Question
Colourmatics, a specialist printer of coloured fabrics, posters etc. is considering acquiring Alliance Printers, a small family-owned business that specialises in printing on unique materials.
Colourmatics, a specialist printer of coloured fabrics, posters etc. is considering acquiring Alliance Printers, a small family-owned business that specialises in printing on unique materials. Alliance Partners is currently financed with a debt-to-equity ratio of 0.25 and the market value of the firms assets is estimated to be R8 million. Colourmatics believes that acquiring Alliance Printers will enable them to serve a wider spectrum of markets by combining their unique capabilities. The manager of Colourmatics estimates that the increased sales as a consequence of the merger will be R900 000 in perpetuity. In addition to this, the manager also believes that the operating cash flows of Alliance Printers will be increased by R500 000 per annum for the next five years, and R300 000 per annum for the five years thereafter due to improved operating efficiency.

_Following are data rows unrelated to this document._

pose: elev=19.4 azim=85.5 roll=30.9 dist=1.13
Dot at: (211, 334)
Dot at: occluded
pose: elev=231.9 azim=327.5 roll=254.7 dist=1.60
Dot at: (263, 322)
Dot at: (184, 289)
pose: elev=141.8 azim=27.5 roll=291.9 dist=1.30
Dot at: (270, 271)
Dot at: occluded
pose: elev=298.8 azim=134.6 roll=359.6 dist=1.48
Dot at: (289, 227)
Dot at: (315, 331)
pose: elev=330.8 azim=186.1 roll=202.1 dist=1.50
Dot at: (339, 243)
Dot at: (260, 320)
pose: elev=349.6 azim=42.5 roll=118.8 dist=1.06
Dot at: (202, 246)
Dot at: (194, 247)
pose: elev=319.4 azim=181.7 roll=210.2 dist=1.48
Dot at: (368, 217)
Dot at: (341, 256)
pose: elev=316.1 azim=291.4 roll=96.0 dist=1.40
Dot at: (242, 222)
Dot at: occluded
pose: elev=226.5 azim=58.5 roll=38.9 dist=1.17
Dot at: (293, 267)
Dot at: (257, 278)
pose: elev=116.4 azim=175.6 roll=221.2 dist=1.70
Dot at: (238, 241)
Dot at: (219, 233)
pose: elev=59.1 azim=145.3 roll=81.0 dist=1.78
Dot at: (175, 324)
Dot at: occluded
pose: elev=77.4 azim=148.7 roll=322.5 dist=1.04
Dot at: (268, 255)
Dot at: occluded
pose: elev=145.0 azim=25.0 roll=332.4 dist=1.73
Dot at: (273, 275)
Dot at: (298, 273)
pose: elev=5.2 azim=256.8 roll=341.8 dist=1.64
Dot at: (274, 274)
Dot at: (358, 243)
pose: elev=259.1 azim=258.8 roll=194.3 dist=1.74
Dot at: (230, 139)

However, Colourmatics will have to train their staff to be able to use the machines of Alliance Printers and this will cost R150 000 per annum for three years. Colourmatics will continue to pay tax at a rate of 33% and their cost of equity for an investment of this risk is 15%. The current market value of Coulourmatics equity is R42 million and the shares are trading at a price of R35. Colourmatics is considering paying for the acquisition either with cash of R10 million or by offering 250 000 shares in the joint company. a) Calculate the total value of the synergies arising from the acquisition. b) Calculate the NPV of the acquisition if Colourmatics purchases with cash. c) Calculate the NPV of the acquisition if Colourmatics purchases with stock. d) Based on your answers to part b and c, should Colourmatics proceed with the acquisition, and if so which method of payment is preferable?